-- Raw data follows --
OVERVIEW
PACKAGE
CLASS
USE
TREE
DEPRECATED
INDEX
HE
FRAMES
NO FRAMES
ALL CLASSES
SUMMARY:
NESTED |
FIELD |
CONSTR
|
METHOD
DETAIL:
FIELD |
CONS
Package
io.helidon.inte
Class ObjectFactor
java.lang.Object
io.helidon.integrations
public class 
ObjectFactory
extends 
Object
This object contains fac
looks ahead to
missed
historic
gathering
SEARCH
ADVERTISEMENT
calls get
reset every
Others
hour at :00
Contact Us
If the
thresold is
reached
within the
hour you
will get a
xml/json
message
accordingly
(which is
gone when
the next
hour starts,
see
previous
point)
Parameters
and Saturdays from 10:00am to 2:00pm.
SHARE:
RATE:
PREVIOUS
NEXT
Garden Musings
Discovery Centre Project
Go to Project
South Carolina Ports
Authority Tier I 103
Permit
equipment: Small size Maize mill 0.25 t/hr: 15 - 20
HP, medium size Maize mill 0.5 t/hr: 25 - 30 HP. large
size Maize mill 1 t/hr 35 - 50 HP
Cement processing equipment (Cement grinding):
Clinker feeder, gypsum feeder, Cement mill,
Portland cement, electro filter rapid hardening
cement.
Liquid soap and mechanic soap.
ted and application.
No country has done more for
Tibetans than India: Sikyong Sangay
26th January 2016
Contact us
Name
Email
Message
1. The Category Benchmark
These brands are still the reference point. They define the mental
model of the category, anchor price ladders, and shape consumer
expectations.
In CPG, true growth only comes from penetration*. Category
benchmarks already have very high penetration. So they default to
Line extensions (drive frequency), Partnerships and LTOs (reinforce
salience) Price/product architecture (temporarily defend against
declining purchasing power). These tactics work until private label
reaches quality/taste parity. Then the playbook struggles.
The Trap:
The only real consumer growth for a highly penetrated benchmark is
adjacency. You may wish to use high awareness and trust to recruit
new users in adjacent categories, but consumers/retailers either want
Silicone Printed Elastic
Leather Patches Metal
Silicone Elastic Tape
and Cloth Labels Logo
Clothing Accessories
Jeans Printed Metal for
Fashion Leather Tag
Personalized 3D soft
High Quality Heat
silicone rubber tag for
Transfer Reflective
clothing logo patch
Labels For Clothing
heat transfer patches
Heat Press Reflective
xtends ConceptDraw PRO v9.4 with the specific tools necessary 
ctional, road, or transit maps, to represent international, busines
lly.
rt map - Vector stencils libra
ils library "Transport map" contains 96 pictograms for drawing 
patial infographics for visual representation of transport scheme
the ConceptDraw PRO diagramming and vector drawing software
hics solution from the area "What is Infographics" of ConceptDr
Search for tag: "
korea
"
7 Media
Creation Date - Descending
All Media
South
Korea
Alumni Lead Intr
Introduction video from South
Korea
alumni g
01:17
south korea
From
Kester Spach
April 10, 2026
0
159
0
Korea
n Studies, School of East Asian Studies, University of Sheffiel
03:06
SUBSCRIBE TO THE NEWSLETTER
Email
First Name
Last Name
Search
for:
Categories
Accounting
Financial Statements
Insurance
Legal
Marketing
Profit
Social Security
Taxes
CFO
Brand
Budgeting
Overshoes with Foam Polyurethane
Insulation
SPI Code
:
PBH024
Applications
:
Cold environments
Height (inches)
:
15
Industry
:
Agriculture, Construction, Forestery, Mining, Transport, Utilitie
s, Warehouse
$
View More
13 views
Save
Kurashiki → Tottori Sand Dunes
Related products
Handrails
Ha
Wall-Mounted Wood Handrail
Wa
-- Raw data concluded --
- [What you need to do] What the task asks for is a word-for-word repeat of the lines above, from the first through the one containing "High Quality Heat".

- [Completed exercise]
OVERVIEW
PACKAGE
CLASS
USE
TREE
DEPRECATED
INDEX
HE
FRAMES
NO FRAMES
ALL CLASSES
SUMMARY:
NESTED |
FIELD |
CONSTR
|
METHOD
DETAIL:
FIELD |
CONS
Package
io.helidon.inte
Class ObjectFactor
java.lang.Object
io.helidon.integrations
public class 
ObjectFactory
extends 
Object
This object contains fac
looks ahead to
missed
historic
gathering
SEARCH
ADVERTISEMENT
calls get
reset every
Others
hour at :00
Contact Us
If the
thresold is
reached
within the
hour you
will get a
xml/json
message
accordingly
(which is
gone when
the next
hour starts,
see
previous
point)
Parameters
and Saturdays from 10:00am to 2:00pm.
SHARE:
RATE:
PREVIOUS
NEXT
Garden Musings
Discovery Centre Project
Go to Project
South Carolina Ports
Authority Tier I 103
Permit
equipment: Small size Maize mill 0.25 t/hr: 15 - 20
HP, medium size Maize mill 0.5 t/hr: 25 - 30 HP. large
size Maize mill 1 t/hr 35 - 50 HP
Cement processing equipment (Cement grinding):
Clinker feeder, gypsum feeder, Cement mill,
Portland cement, electro filter rapid hardening
cement.
Liquid soap and mechanic soap.
ted and application.
No country has done more for
Tibetans than India: Sikyong Sangay
26th January 2016
Contact us
Name
Email
Message
1. The Category Benchmark
These brands are still the reference point. They define the mental
model of the category, anchor price ladders, and shape consumer
expectations.
In CPG, true growth only comes from penetration*. Category
benchmarks already have very high penetration. So they default to
Line extensions (drive frequency), Partnerships and LTOs (reinforce
salience) Price/product architecture (temporarily defend against
declining purchasing power). These tactics work until private label
reaches quality/taste parity. Then the playbook struggles.
The Trap:
The only real consumer growth for a highly penetrated benchmark is
adjacency. You may wish to use high awareness and trust to recruit
new users in adjacent categories, but consumers/retailers either want
Silicone Printed Elastic
Leather Patches Metal
Silicone Elastic Tape
and Cloth Labels Logo
Clothing Accessories
Jeans Printed Metal for
Fashion Leather Tag
Personalized 3D soft
High Quality Heat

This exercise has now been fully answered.